Friday, December 21, 2007

Don’t touch that social network! We’ll be right back…


By Josh Quittner

Hayden Black was thrilled—initially—to see traffic start to spike as his online-only sitcom, “Goodnight, Burbank,” found a fan base on Facebook. Then, he tells me, not so much: “Many people erroneously think that the success of your show is determined by how many people go to your website. But watching video on the Internet is an animal in and of itself.”

The problem was that Facebook fans like to stay put on Facebook. Instead of going to blip.tv — the video site that hosts “Goodnight Burbank” and sells ads on its behalf — Facebookers used video-viewing applets to stream the show back to the social network. That may have been good for the series’s popularity, but generated exactly zero income for Black.

So with his latest venture, “Abigail’s X-Rated Teenage Diary” Black built his own social network around his video content. It launched earlier this week. Or rather, he used Ning, the white-label service that lets anyone create a social network. “How do we bring people in? How do we fight the challenge of getting them to leave Facebook for a moment?” Black asks. “I think the best way is to use what Ning is doing — a social network in a box.”

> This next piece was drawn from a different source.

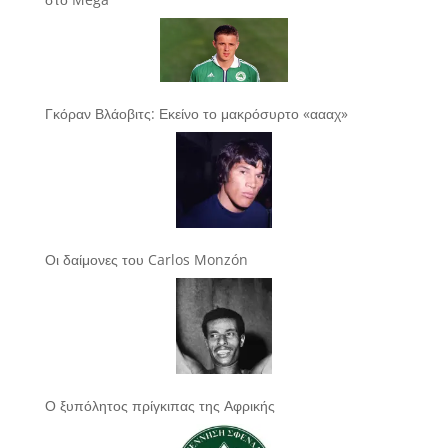
Γκόραν Βλάοβιτς: Εκείνο το μακρόσυρτο «αααχ»
Οι δαίμονες του Carlos Monzón
Ο ξυπόλητος πρίγκιπας της Αφρικής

A number of online TV companies are doing the same thing. Social networks on Ning support, or will soon support, video programs like NextNewNetworks’ “Epic-Fu” and Channel Frederator; the Animation Social Network; Jason Calcanis’s “Maholo Daily” and the popular video podcast “TikiBar.”

This makes a lot of sense to me. We live in a media world; we are awash in the stuff. We define ourselves by the media we choose to consume — that’s partly why people prominently display the books they’ve read. We carry around like flags the magazines we love, and buy “The Sopranos” on DVD because we want to physically possess it. It’s actually kind of shocking that HBO never thought to start a Soprano’s social network.

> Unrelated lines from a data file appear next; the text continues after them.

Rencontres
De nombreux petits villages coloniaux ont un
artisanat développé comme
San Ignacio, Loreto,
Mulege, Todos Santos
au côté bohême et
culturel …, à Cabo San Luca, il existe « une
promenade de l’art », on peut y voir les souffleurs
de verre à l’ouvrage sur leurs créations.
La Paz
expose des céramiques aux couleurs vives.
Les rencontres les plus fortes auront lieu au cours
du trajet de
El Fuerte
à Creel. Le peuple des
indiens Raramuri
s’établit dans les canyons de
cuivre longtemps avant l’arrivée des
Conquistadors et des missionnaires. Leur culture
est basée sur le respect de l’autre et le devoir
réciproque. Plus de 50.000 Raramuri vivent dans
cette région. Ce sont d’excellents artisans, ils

Of course, none of this is lost on the hungry folks navigating the edges of new media.

Some bigger sites, such as Funny Or Die, are even building out their own in-house social networks. Mark Kvamme, the VC from Sequoia Ventures, which funded the Will Ferrell-backed comedy video site, says that funnyordie.com uses the same platform technology as sister sites mybluecollar.com and skateboard king Tony Hawk’s shredordie.com. Kvamme calls this the “Or Die Network” and says that it will be launching three to five new celebrity-affiliated video sites over the next six months. “We’re building a platform to partner with creative folks to give them best-of-breed web technologies to help them communicate,” he tells me. “We’re baking in our own social networking features.”

Kvamme says that building a social network around a video site is a no-brainer from a viewer standpoint. “These audiences want to connect and communicate. They want information. We have thousands of people on the newsfeed looking for new videos coming out.”

While Funnyordie had 3.5 million unique visitors in November, Kvamme says it’s yet to turn a profit. “We haven’t figured out how to monetize Internet video yet.” But social networks, which can demonstrate to advertisers user engagement, among other things, could solve the problem. Kvamme predicts that within five years, “Internet advertising will surpass broadcast television.”

Jeff Macpherson and Tosca Musk live in Vancouver and produce “TikiBar,” an online series about cocktails and the bachelor life. They started their video podcast nearly three years ago as a hobby, and it quickly ramped up into a real business. Currently, each episode is downloaded around 500,000 times a month.

A social network, says Musk, “allows us to really communicate with the audience. Fan scripts and art and music would be e-mailed to us all the time, and very little of it was used. It just sat there doing nothing.” With the launch of the TikiBar network on Ning (still in beta), however, fans can create their own pages and share all that stuff. “Forums are a kind of limited way of expressing oneself,” says Macpherson. “They’re limited to straight, linear text. The social network is a less linear experience — it doesn’t feel like you’re looking at a database of messages. You have your own page, music, photos, documents, and even sets of icons the user creates. It really feels like it comes to life.”